───── Exercise data ─────

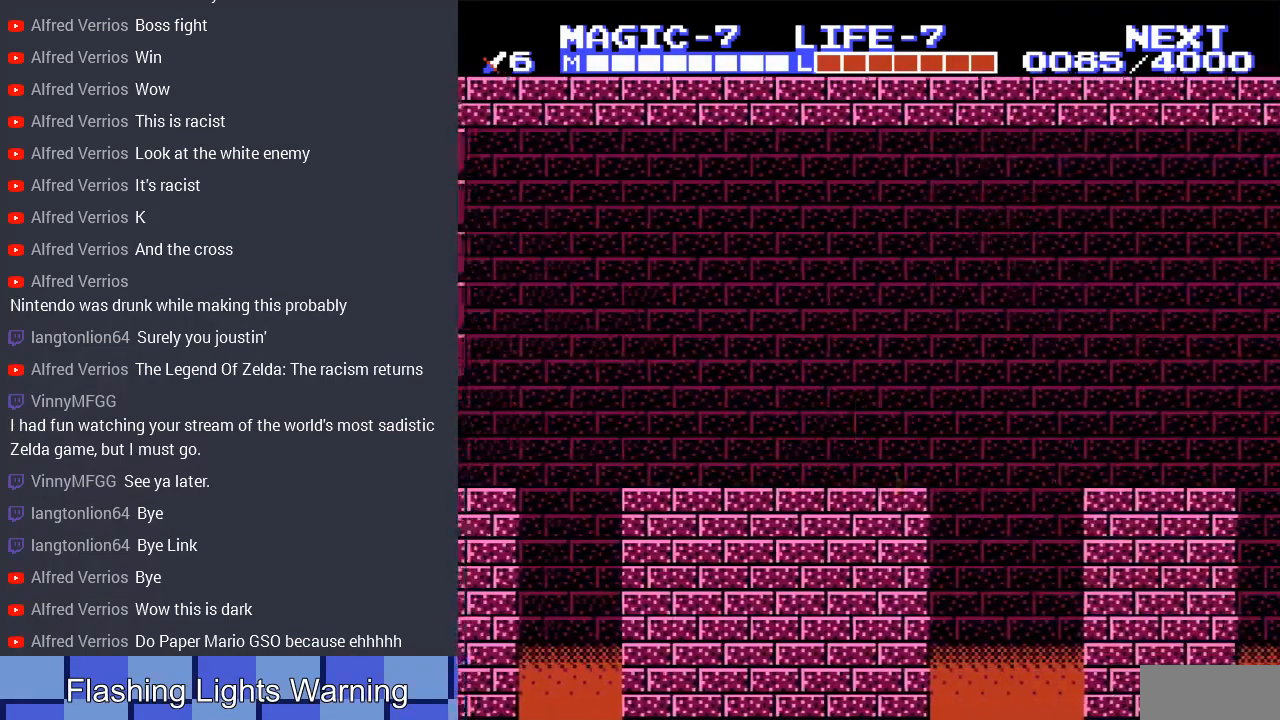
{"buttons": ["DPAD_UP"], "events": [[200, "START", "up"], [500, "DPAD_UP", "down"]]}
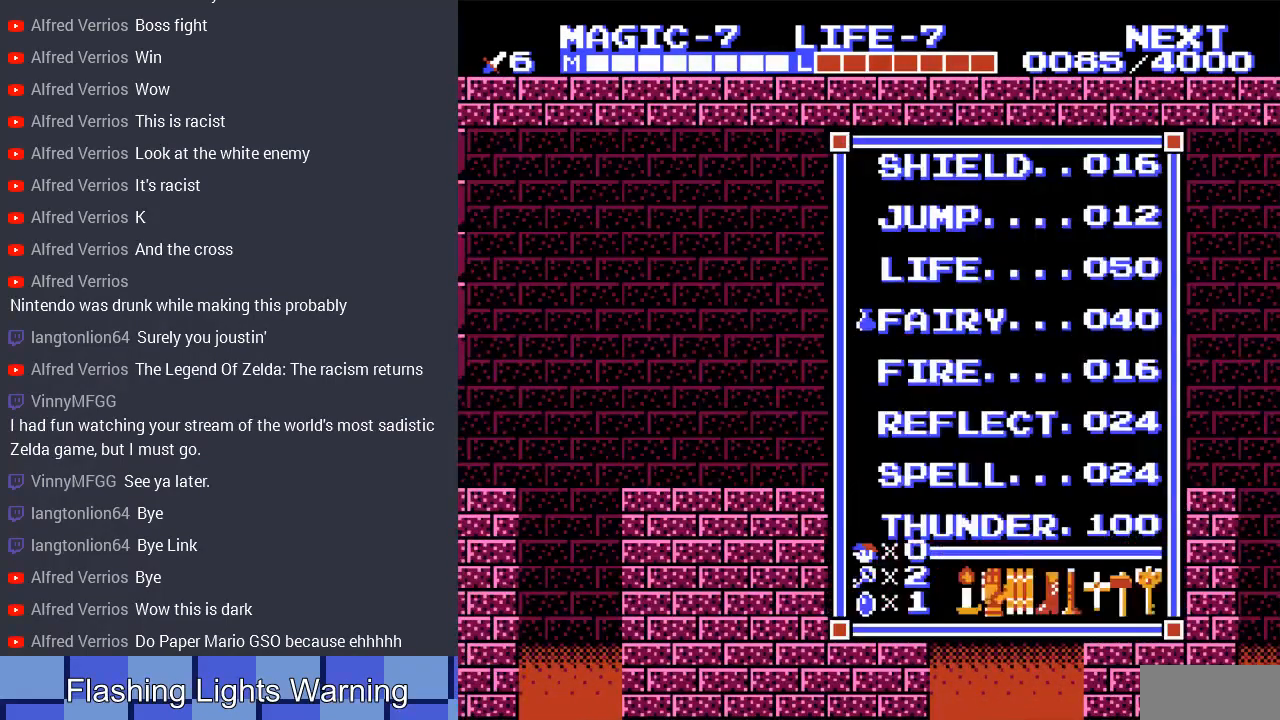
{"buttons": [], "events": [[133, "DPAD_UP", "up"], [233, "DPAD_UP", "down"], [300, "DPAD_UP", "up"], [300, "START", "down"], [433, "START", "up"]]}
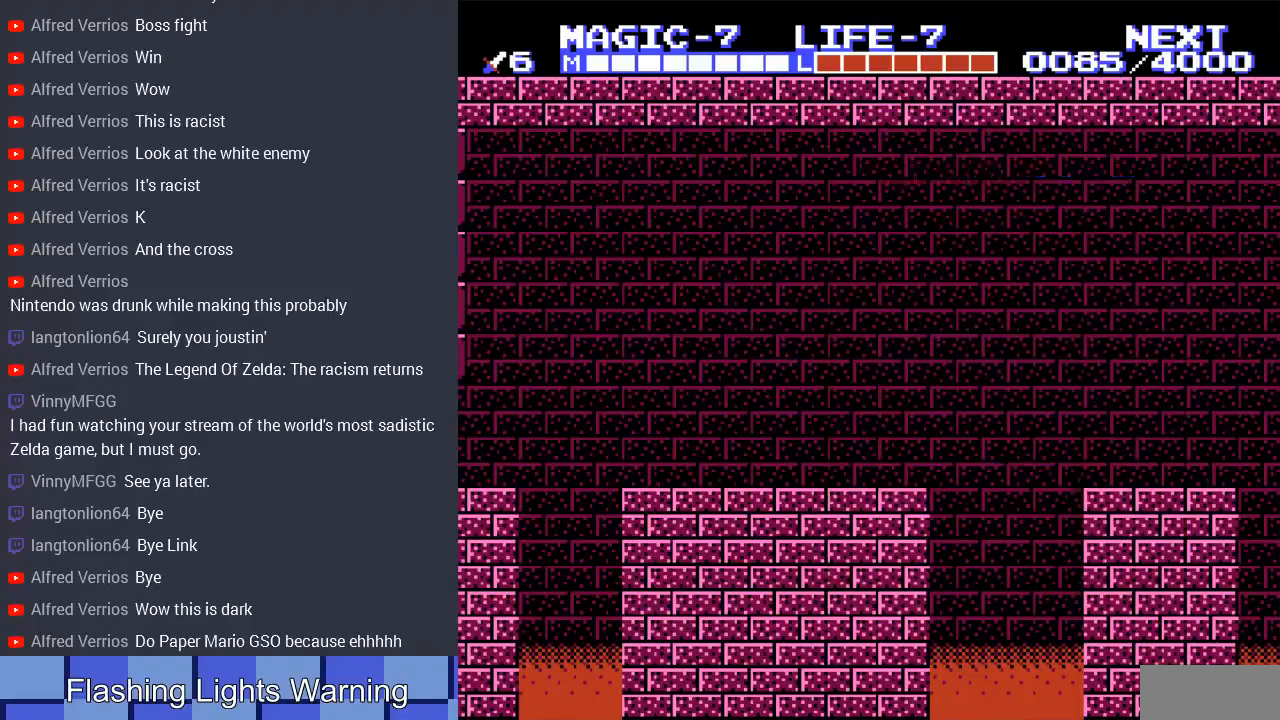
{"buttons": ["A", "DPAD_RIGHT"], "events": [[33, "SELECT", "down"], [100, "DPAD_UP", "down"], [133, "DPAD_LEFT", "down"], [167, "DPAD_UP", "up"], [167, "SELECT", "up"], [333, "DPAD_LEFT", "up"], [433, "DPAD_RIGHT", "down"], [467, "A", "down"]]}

─────
───── Exercise data ─────

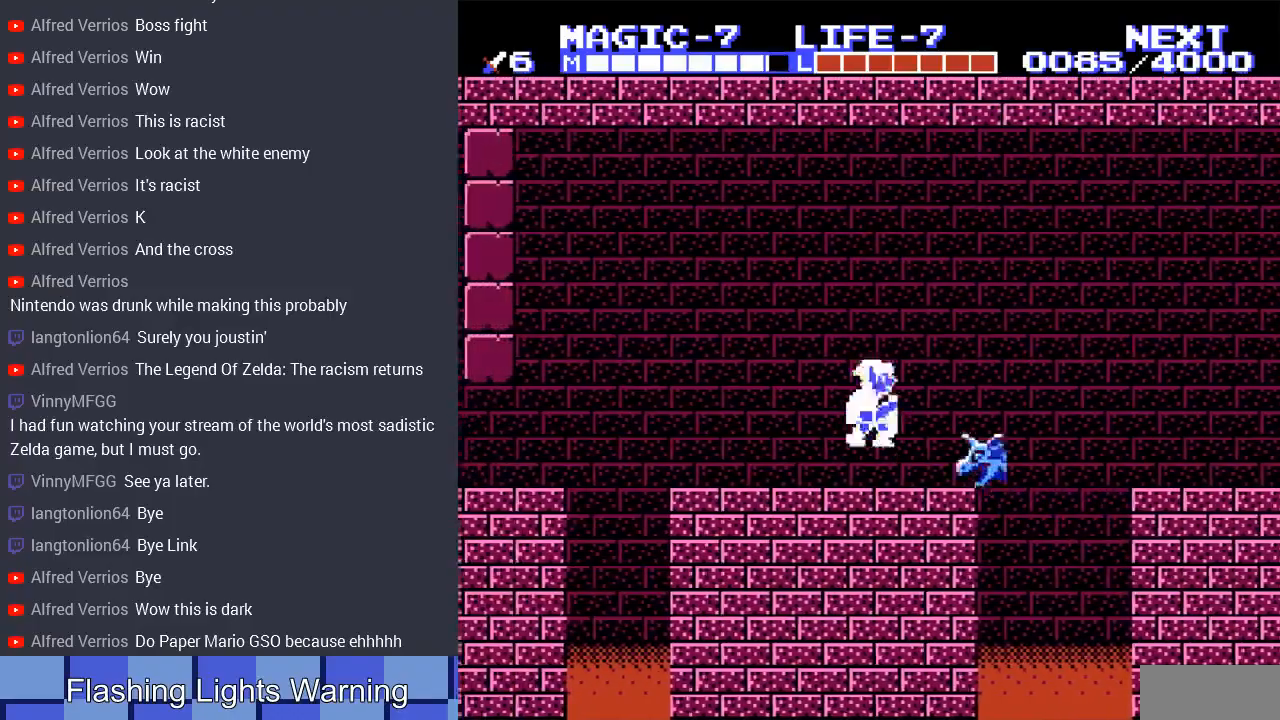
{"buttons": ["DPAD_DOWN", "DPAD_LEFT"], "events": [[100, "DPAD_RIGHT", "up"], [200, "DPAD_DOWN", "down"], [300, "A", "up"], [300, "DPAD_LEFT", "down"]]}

─────

About this exercise: Filter the entries above down to the lines that hold the word "START", and copy those lines.

Answer section:
{"buttons": ["DPAD_UP"], "events": [[200, "START", "up"], [500, "DPAD_UP", "down"]]}
{"buttons": [], "events": [[133, "DPAD_UP", "up"], [233, "DPAD_UP", "down"], [300, "DPAD_UP", "up"], [300, "START", "down"], [433, "START", "up"]]}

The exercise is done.